The bill also adds homeless people to the list of those who could be trained with the funds.

Both the bill and sponsor Sen. Kevin Cavanaugh, D-Manchester, do not specify exactly how much of the extra funds would be spent on what. That’s left to the Department of Business and Economic Affairs in conjunction with the Governor’s Workforce Innovation Board.

“Ideally, it will mean a lot more people getting trained, not just the unemployed but those who are retraining or changing careers,” Cavanaugh told NH Business Review. It will help workers stay employed, he said, “so they can keep up with this changing economy.”

Cavanaugh also said it would help those in affected by the opioid crisis. “There is an incredible need for those in recovery to get them a trade and a job,” he said.

He also said that that tying a tax decrease to the bill, would help “get business on board.”
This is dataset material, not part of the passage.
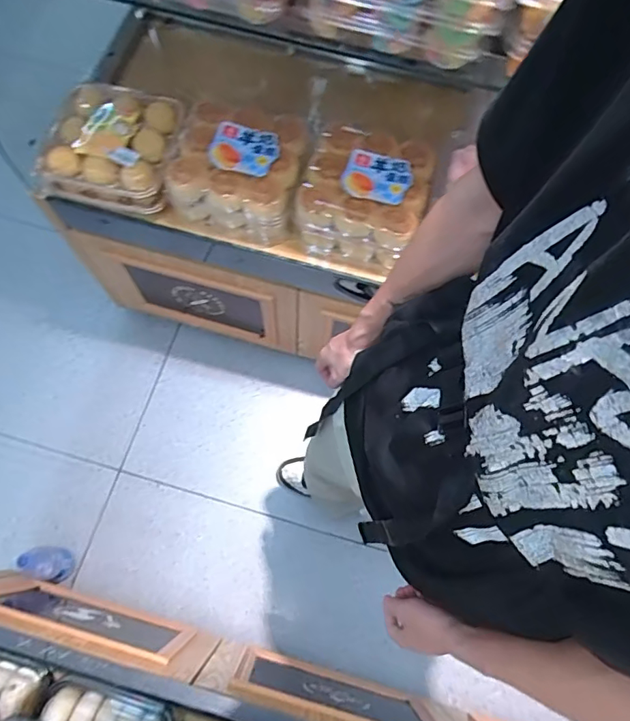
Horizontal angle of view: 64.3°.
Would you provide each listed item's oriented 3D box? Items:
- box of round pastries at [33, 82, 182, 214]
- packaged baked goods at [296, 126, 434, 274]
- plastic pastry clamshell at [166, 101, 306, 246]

“It would certainly increase the funding pool,” said Phil Przybyszewski, director of the Community College System of New Hampshire’s Workforce Solutions Project. “Right now, most of the training fund is federal.”
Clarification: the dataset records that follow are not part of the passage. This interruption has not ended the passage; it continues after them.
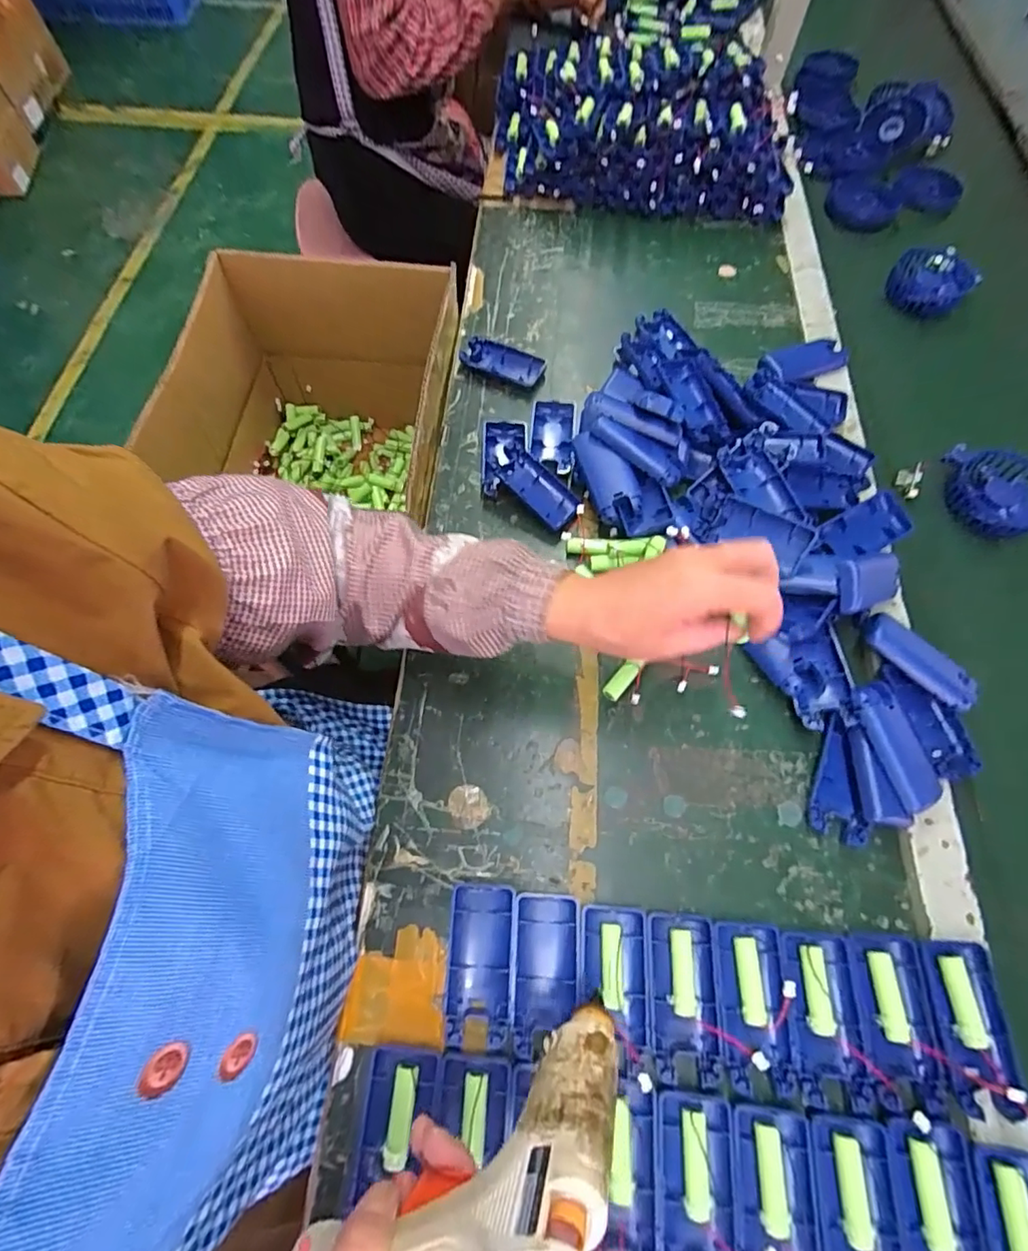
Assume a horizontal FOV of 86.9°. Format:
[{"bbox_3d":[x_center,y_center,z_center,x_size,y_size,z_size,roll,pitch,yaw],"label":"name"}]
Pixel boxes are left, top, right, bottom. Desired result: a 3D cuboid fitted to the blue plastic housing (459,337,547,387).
[{"bbox_3d":[-0.013,-0.296,0.613,0.093,0.019,0.045,27,69,10],"label":"blue plastic housing"}]

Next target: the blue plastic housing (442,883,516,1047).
[{"bbox_3d":[-0.023,0.233,0.377,0.044,0.014,0.094,2,66,0],"label":"blue plastic housing"}]

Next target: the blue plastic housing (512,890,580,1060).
[{"bbox_3d":[0.023,0.237,0.372,0.045,0.013,0.093,2,66,0],"label":"blue plastic housing"}]

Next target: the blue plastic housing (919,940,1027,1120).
[{"bbox_3d":[0.293,0.258,0.350,0.043,0.010,0.091,6,66,2],"label":"blue plastic housing"}]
The Business and Industry Association of New Hampshire backs the bill, since the workforce shortage is one of its top priorities. But it asked the Senate Finance Committee to amend the measure to add some protections to the unemployment trust fund, since the tax rate goes up once it the fund dips below $275 million. At the end of November, it was up to $312 million, thanks to the state’s low unemployment rate – currently at 2.5 percent.

But that could change. If the economy – knocked about by trade wars and government shutdowns – should go into a tailspin, the BIA would like to make sure that any money not spent at the end of the year lapse back into the fund. It also wants a trigger mechanism that would suspend training funding if the unemployment fund sinks to $280 million or if it is clear the state was going into a recession.

The finance committee voted for an amendment that included language on lapsing the fund, but it contained no language about a trigger. The bill was passed to the full Senate on a 4-2 vote, suggesting there might be some floor debate, and perhaps a roll call vote, but it is expected to pass one way or another under the Democratic majority.